Return the text of every entry line for line, without changing anything.

──────── Data to process ────────

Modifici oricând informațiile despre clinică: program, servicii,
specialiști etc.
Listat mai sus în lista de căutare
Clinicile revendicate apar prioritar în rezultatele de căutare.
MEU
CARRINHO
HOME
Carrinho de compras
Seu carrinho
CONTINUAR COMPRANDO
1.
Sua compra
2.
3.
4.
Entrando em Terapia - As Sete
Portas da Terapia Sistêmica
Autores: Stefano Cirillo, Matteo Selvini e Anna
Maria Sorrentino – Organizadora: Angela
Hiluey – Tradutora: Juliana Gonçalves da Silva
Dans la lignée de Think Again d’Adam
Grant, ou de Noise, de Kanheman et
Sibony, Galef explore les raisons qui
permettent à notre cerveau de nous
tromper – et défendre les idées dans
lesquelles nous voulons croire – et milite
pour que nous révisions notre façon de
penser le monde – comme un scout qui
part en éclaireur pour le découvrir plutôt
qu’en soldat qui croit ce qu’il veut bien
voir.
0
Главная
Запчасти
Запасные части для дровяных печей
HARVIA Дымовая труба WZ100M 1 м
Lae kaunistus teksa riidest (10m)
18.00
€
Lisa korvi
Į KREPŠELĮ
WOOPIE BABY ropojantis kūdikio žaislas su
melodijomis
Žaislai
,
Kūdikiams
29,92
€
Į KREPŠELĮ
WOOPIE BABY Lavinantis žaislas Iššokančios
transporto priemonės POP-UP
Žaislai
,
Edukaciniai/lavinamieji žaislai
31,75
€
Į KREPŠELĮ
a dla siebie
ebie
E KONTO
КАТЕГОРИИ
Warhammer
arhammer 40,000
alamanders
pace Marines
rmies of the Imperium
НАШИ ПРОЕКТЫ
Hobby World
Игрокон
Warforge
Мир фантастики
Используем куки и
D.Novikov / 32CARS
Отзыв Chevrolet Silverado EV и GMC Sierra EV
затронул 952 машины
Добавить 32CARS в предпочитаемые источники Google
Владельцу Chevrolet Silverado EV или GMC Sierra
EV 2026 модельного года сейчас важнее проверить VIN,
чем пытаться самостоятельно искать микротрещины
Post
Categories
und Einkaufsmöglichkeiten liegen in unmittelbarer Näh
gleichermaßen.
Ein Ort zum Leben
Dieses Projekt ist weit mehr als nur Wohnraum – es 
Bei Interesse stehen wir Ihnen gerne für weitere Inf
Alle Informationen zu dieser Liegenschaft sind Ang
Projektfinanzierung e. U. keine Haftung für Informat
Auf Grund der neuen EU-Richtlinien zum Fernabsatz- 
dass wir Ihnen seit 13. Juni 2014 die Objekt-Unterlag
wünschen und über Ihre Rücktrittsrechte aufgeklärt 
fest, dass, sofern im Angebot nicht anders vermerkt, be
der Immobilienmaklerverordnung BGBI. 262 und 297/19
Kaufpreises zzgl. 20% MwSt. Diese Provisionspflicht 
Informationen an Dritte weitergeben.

────────

» **Answer**:
Modifici oricând informațiile despre clinică: program, servicii,
specialiști etc.
Listat mai sus în lista de căutare
Clinicile revendicate apar prioritar în rezultatele de căutare.
MEU
CARRINHO
HOME
Carrinho de compras
Seu carrinho
CONTINUAR COMPRANDO
1.
Sua compra
2.
3.
4.
Entrando em Terapia - As Sete
Portas da Terapia Sistêmica
Autores: Stefano Cirillo, Matteo Selvini e Anna
Maria Sorrentino – Organizadora: Angela
Hiluey – Tradutora: Juliana Gonçalves da Silva
Dans la lignée de Think Again d’Adam
Grant, ou de Noise, de Kanheman et
Sibony, Galef explore les raisons qui
permettent à notre cerveau de nous
tromper – et défendre les idées dans
lesquelles nous voulons croire – et milite
pour que nous révisions notre façon de
penser le monde – comme un scout qui
part en éclaireur pour le découvrir plutôt
qu’en soldat qui croit ce qu’il veut bien
voir.
0
Главная
Запчасти
Запасные части для дровяных печей
HARVIA Дымовая труба WZ100M 1 м
Lae kaunistus teksa riidest (10m)
18.00
€
Lisa korvi
Į KREPŠELĮ
WOOPIE BABY ropojantis kūdikio žaislas su
melodijomis
Žaislai
,
Kūdikiams
29,92
€
Į KREPŠELĮ
WOOPIE BABY Lavinantis žaislas Iššokančios
transporto priemonės POP-UP
Žaislai
,
Edukaciniai/lavinamieji žaislai
31,75
€
Į KREPŠELĮ
a dla siebie
ebie
E KONTO
КАТЕГОРИИ
Warhammer
arhammer 40,000
alamanders
pace Marines
rmies of the Imperium
НАШИ ПРОЕКТЫ
Hobby World
Игрокон
Warforge
Мир фантастики
Используем куки и
D.Novikov / 32CARS
Отзыв Chevrolet Silverado EV и GMC Sierra EV
затронул 952 машины
Добавить 32CARS в предпочитаемые источники Google
Владельцу Chevrolet Silverado EV или GMC Sierra
EV 2026 модельного года сейчас важнее проверить VIN,
чем пытаться самостоятельно искать микротрещины
Post
Categories
und Einkaufsmöglichkeiten liegen in unmittelbarer Näh
gleichermaßen.
Ein Ort zum Leben
Dieses Projekt ist weit mehr als nur Wohnraum – es 
Bei Interesse stehen wir Ihnen gerne für weitere Inf
Alle Informationen zu dieser Liegenschaft sind Ang
Projektfinanzierung e. U. keine Haftung für Informat
Auf Grund der neuen EU-Richtlinien zum Fernabsatz- 
dass wir Ihnen seit 13. Juni 2014 die Objekt-Unterlag
wünschen und über Ihre Rücktrittsrechte aufgeklärt 
fest, dass, sofern im Angebot nicht anders vermerkt, be
der Immobilienmaklerverordnung BGBI. 262 und 297/19
Kaufpreises zzgl. 20% MwSt. Diese Provisionspflicht 
Informationen an Dritte weitergeben.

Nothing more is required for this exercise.